Week 5 Lecture Recording
Overview of Regression Analysis
Focused on understanding simple and multiple regression analysis.
Aims to predict outcomes from one or more predictors.
Key concepts: hierarchy and stepwise regression.
Simple Regression
Definition: Analyzing the relationship between two variables to predict an outcome.
Y = a + bX:
Y: Criterion variable (outcome).
a: Intercept (value when X=0).
b: Slope (changes in Y for each unit change in X).
Example: Salary (predictor) and happiness (criterion).
Residuals: Error terms representing the distance of data points from the regression line.
Vertical distance from points to the line indicates error.
Can be assessed using the Durbin-Watson statistic.
Multiple Regression
Definition: Expands simple regression to analyze multiple predictors simultaneously.
Y = a + b1X1 + b2X2 + ... + bnXn:
b1, b2, ... bn: Slopes for each predictor variable.
Outcome Example: Statistics anxiety predicted by personality traits (perfectionism) and effort (revision hours).

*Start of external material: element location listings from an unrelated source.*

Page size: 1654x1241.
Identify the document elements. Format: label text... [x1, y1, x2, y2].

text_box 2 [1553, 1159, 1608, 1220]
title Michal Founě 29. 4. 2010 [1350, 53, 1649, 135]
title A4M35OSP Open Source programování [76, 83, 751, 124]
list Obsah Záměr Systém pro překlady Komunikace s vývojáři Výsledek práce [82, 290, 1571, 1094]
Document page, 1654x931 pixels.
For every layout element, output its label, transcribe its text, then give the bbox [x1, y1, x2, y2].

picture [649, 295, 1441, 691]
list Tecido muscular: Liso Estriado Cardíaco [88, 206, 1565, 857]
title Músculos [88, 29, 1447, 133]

Assumptions of Multiple Regression
Continuous Criterion Variable: Must be interval-level.
Normal Distribution of Residuals: Residuals should be normally distributed.
Independence of Errors: Residuals must be independent.

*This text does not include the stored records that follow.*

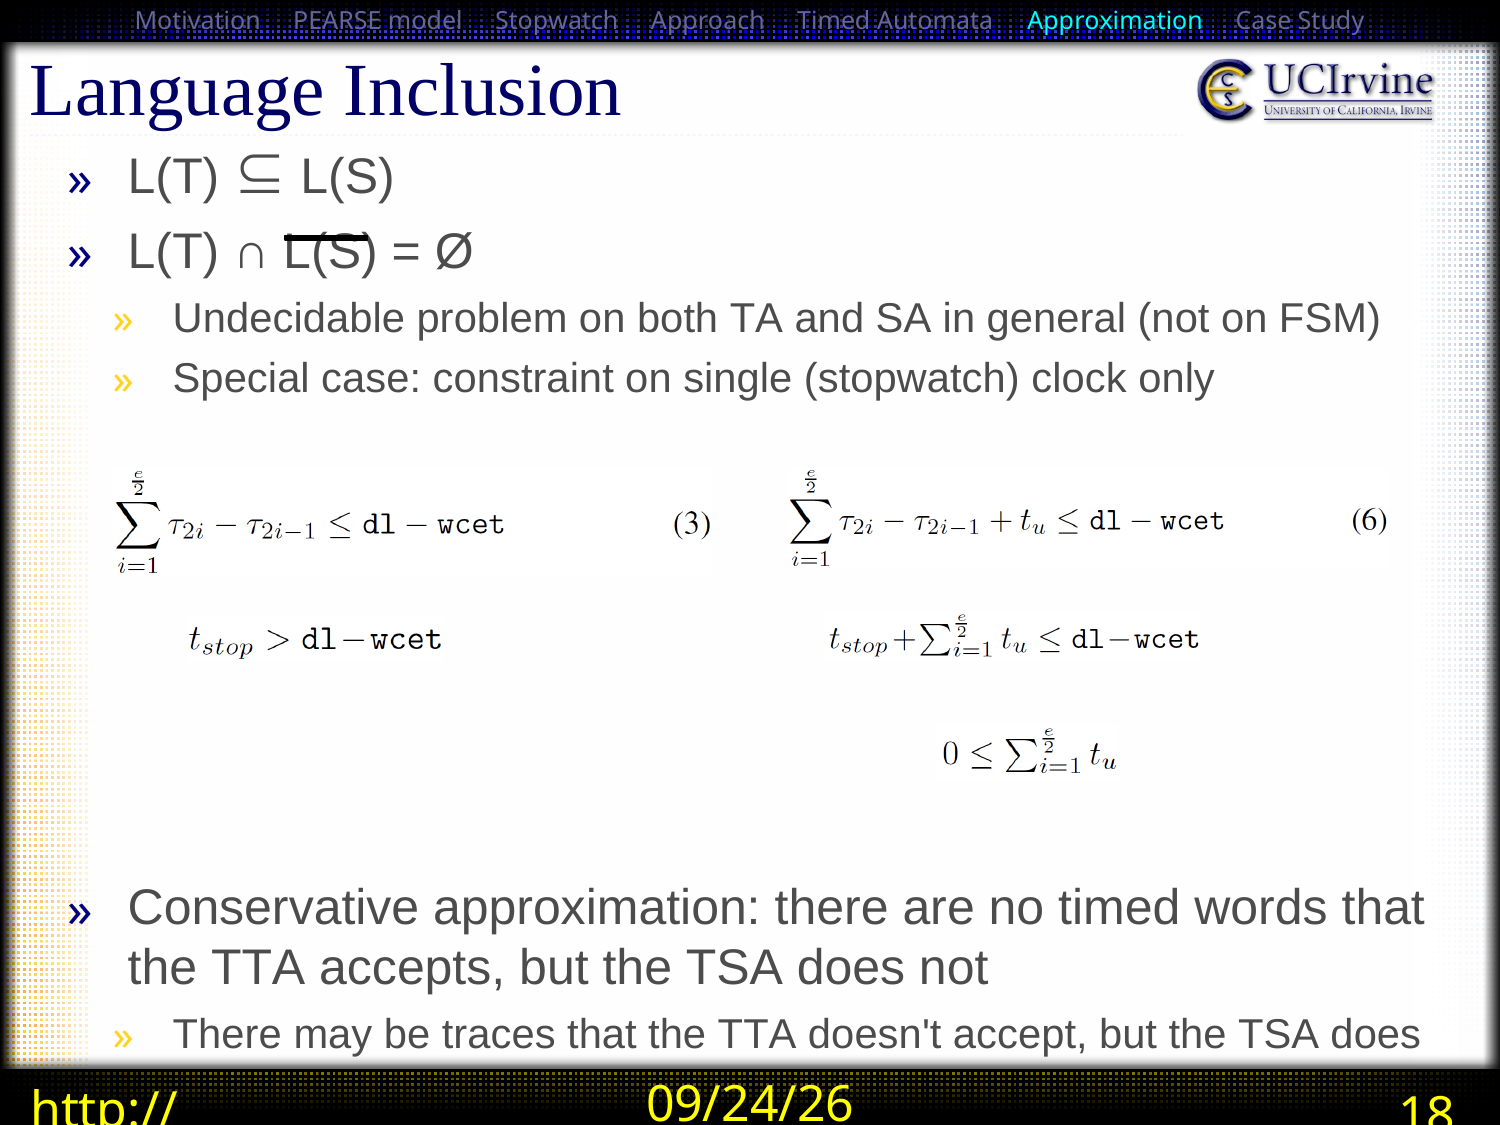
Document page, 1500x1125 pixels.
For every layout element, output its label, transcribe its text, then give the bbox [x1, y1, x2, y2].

title Language Inclusion [15, 35, 1186, 145]
list L(T)  L(S) L(T) ∩ L(S) = Ø Undecidable problem on both TA and SA in general (not on FSM) Special case: constraint on single (stopwatch) clock only Conservative approximation: there are no timed words that the TTA accepts, but the TSA does not There may be traces that the TTA doesn't accept, but the TSA does [52, 135, 1448, 1081]
picture [105, 1103, 119, 1124]
picture [39, 1103, 53, 1125]
text_box [285, 235, 368, 240]
picture [1434, 1099, 1447, 1111]
picture [0, 0, 1500, 1125]
picture [1433, 1115, 1448, 1125]
text_box Motivation PEARSE model Stopwatch Approach Timed Automata Approximation Case Study [14, 4, 1485, 35]
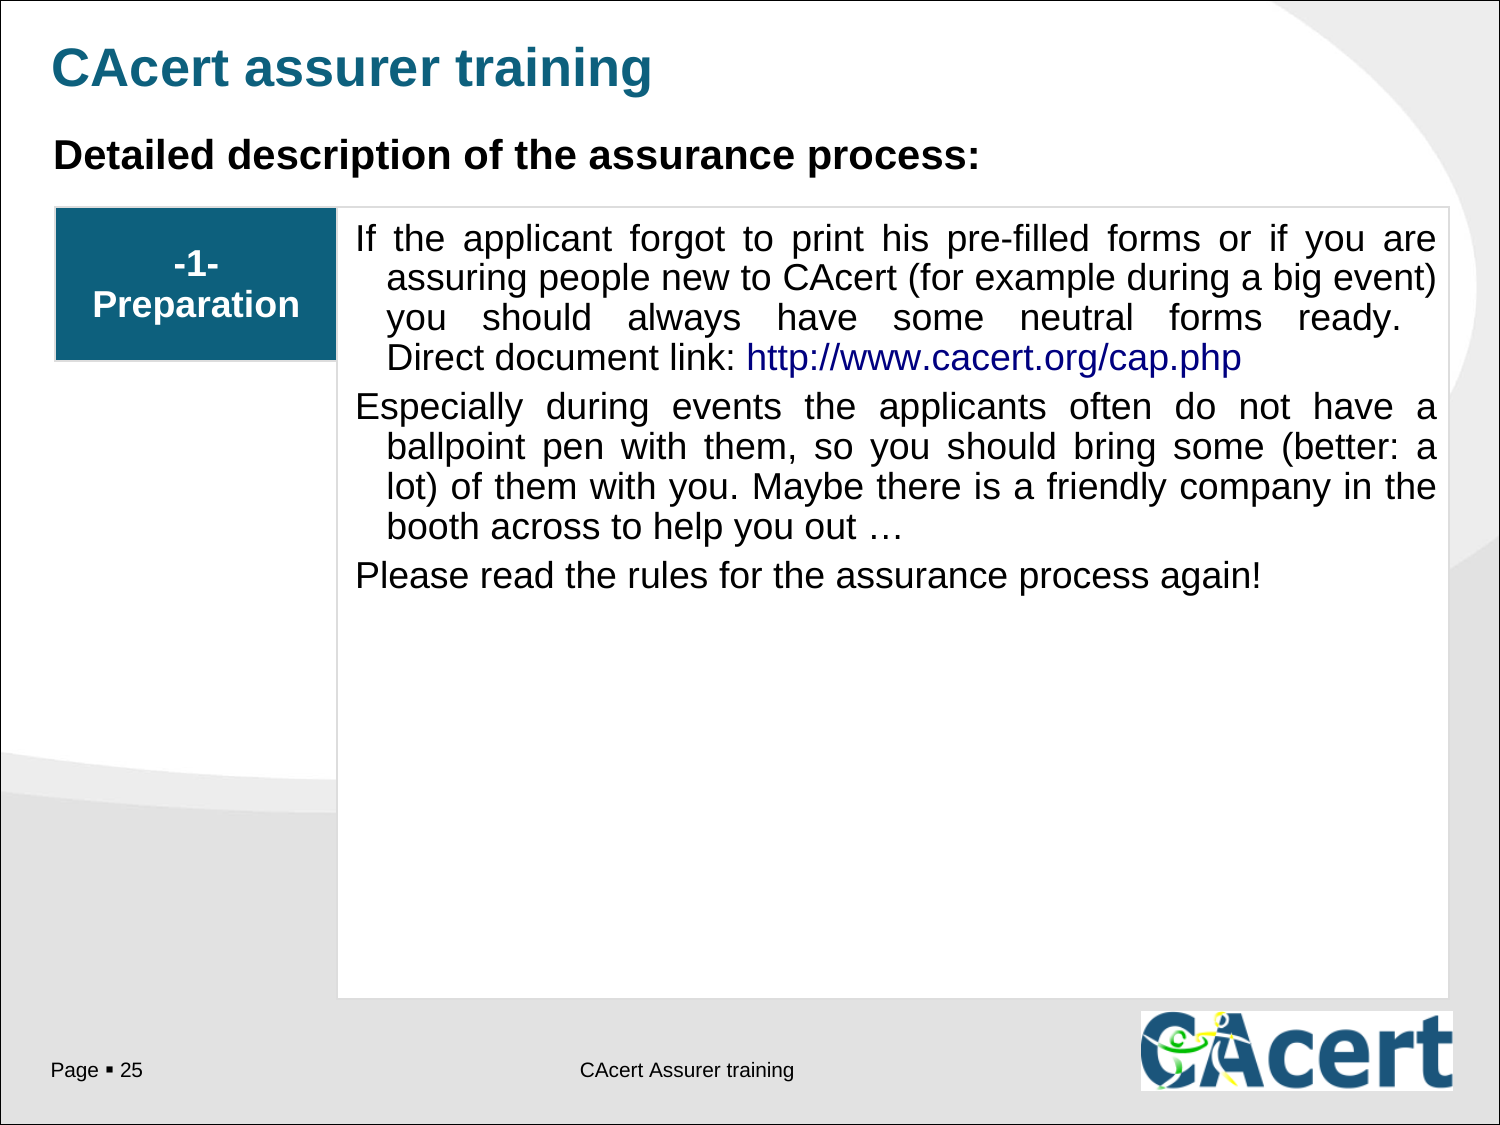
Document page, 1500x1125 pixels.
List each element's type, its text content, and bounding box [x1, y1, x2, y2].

title CAcert assurer training [51, 19, 1450, 118]
picture [1, 1, 1499, 1124]
text_box Detailed description of the assurance process: [53, 125, 1451, 185]
text_box If the applicant forgot to print his pre-filled forms or if you are assuring people new to CAcert (for example during a big event) you should always have some neutral forms ready. Direct document link: http://www.cacert.org/cap.php Especially during events the applicants often do not have a ballpoint pen with them, so you should bring some (better: a lot) of them with you. Maybe there is a friendly company in the booth across to help you out … Please read the rules for the assurance process again! [337, 207, 1450, 1000]
text_box -1- Preparation [55, 207, 337, 361]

Homogeneity of Variance: Variance should be consistent across levels of predictors.
No Multicollinearity: Predictors should not be highly correlated.
Linear Relationship: A linear connection must exist between predictors and criterion variable.
Regression Models
Hierarchical Regression
Known predictors based on previous research are entered first (theory-driven).
Exploratory predictors can enter in subsequent steps.
Benefits: Establishes unique predictive influence while holding other variables constant.
Forced Entry Regression
All predictors entered simultaneously.
Suitable when all predictors are thought to have equal importance.
Cannot determine which predictor explains more variance beforehand.
Stepwise Regression
Variables entered based on statistical criteria.
Algorithm selects variables iteratively to maximize explained variance.
Useful for exploring significant predictors without prior knowledge.
Not ideal for definitive conclusions due to reliance on mathematical selection process.
Example of Multiple Regression Analysis
Research Question: What enhances exam performance?
Predictors: Revision hours, alcohol consumption, coffee intake.
Model Summary: Multiple correlation coefficient (R) and adjusted R-squared values represent shared variance with the criterion.
ANOVA Table: Determines if the regression model is significant (predicts above chance level).
Coefficients Table: Shows the significance of each predictor variable.
Only revision hours and alcohol consumption were significant predictors; coffee was not.
Coefficients Interpretation
Unstandardized beta coefficients represent the effect of a one-unit change in the predictor on the outcome.
For example, each additional revision hour increases exam scores, while each unit of alcohol decreases scores.
Standardized coefficients allow comparison across predictors.
Reporting Findings
Report coefficients only if the ANOVA is significant.
Example interpretation: "For each additional hour of revision, a student's score increases by 1.53%, while each unit of alcohol consumed drops performance by 2.3%."
Confidence intervals help assess reliability of coefficients (e.g., intervals not crossing zero indicate significance).
Conclusion
Understand and apply regression techniques through practical exercises during computer lab sessions.
Aim for competence in designing, running, and interpreting regression tests in various research contexts.